Look below for the line containing "Page size: 1241x1754."; from there, print each line exactly up to and including the line containing "For every layout", and stop.

Data extracts:
------------------------------------------------------------

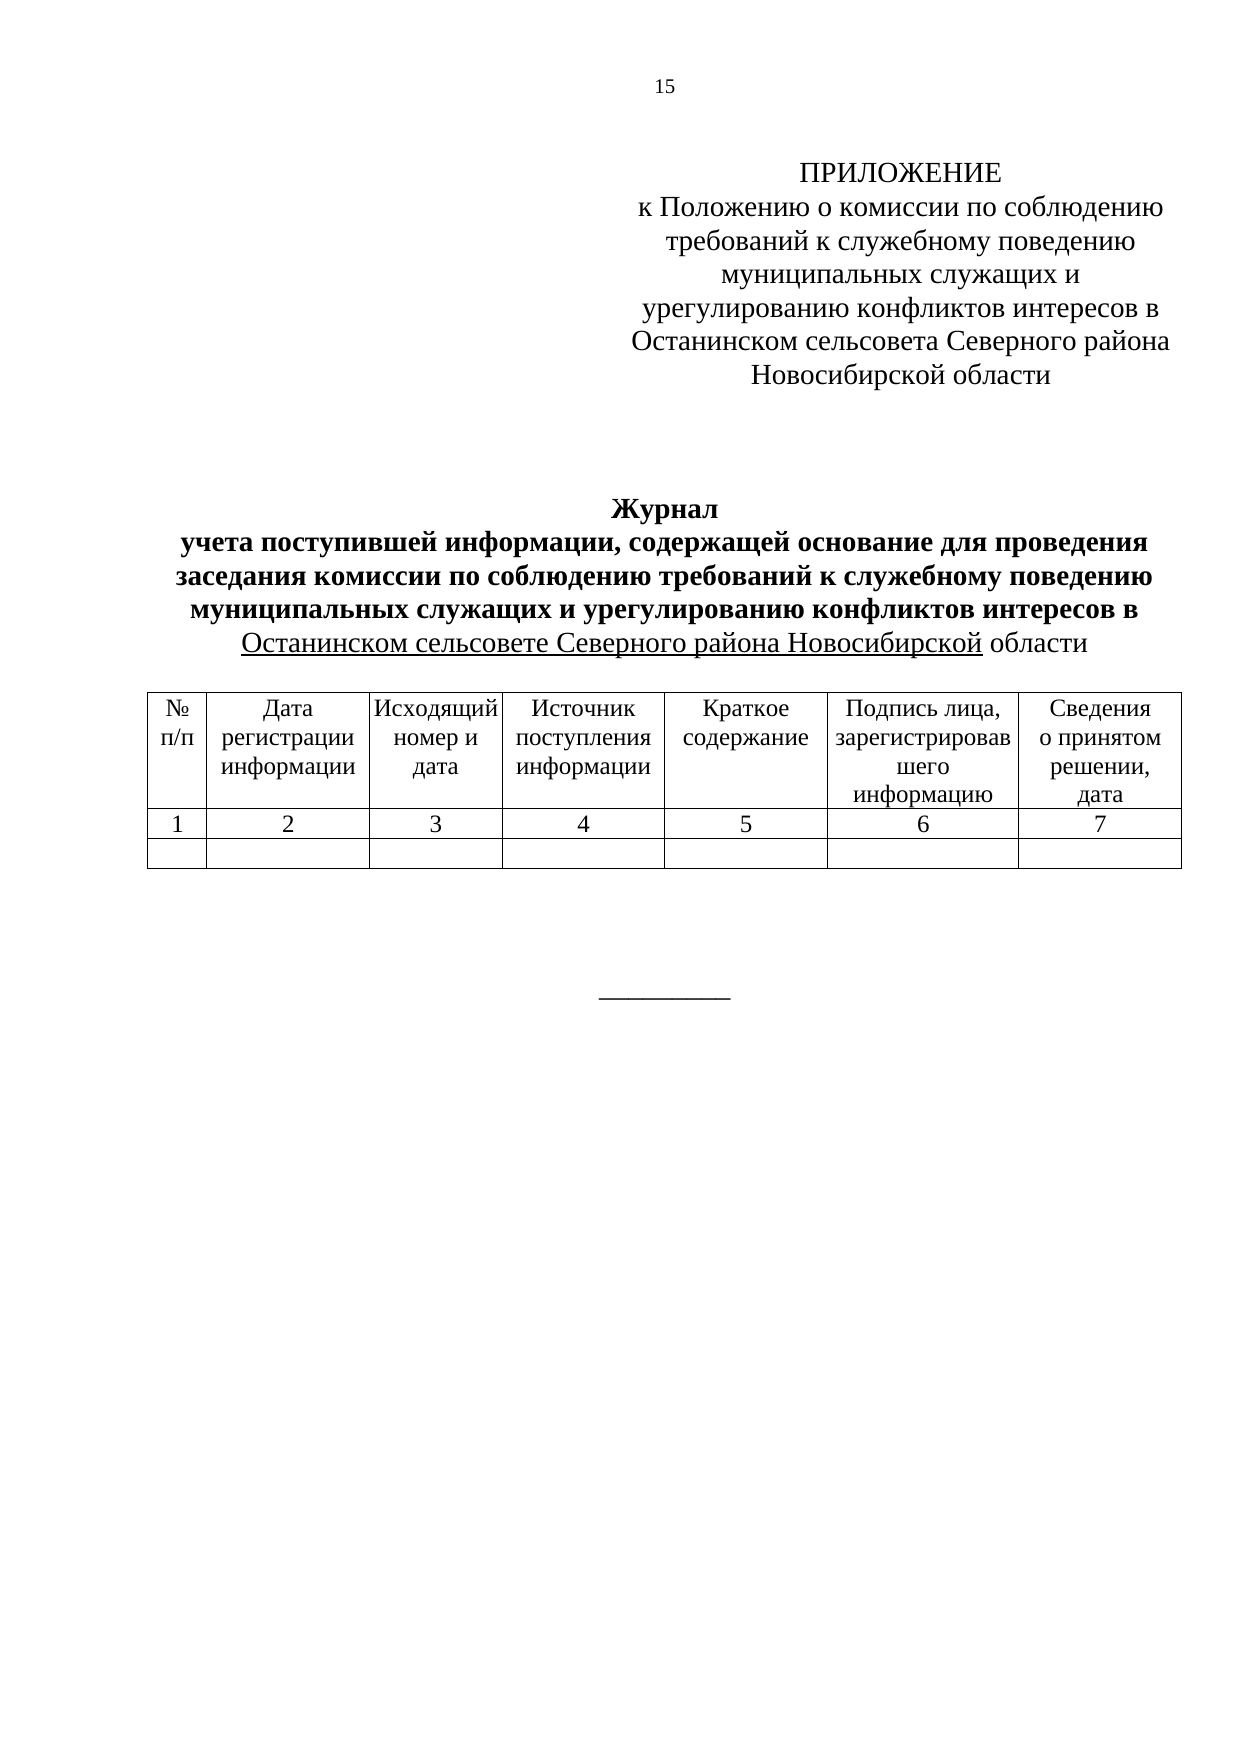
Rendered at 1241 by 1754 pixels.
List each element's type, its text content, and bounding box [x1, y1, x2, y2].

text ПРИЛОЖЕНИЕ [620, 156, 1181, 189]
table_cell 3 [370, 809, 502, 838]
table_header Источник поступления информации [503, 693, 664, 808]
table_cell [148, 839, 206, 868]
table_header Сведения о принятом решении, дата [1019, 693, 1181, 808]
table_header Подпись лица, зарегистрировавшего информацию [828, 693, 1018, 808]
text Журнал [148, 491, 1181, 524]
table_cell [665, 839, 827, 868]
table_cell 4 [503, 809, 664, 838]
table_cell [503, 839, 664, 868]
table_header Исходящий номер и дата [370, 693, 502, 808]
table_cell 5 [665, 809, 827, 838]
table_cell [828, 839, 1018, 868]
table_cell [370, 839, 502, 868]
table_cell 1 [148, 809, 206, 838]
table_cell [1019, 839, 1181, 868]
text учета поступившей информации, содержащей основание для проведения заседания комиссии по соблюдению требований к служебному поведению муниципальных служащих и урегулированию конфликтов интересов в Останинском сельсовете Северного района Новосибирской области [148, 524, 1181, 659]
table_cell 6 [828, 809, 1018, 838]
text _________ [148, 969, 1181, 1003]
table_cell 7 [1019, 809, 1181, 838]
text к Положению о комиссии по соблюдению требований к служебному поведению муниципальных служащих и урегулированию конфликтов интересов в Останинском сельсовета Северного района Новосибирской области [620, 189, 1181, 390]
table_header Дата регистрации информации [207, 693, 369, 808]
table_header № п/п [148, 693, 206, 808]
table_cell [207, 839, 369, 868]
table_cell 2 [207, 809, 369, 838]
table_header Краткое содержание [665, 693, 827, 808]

------------------------------------------------------------

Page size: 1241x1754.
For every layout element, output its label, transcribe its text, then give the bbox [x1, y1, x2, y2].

------------------------------------------------------------

Solution to this exercise:
Page size: 1241x1754.
For every layout element, output its label, transcribe its text, then give the bbox [x1, y1, x2, y2].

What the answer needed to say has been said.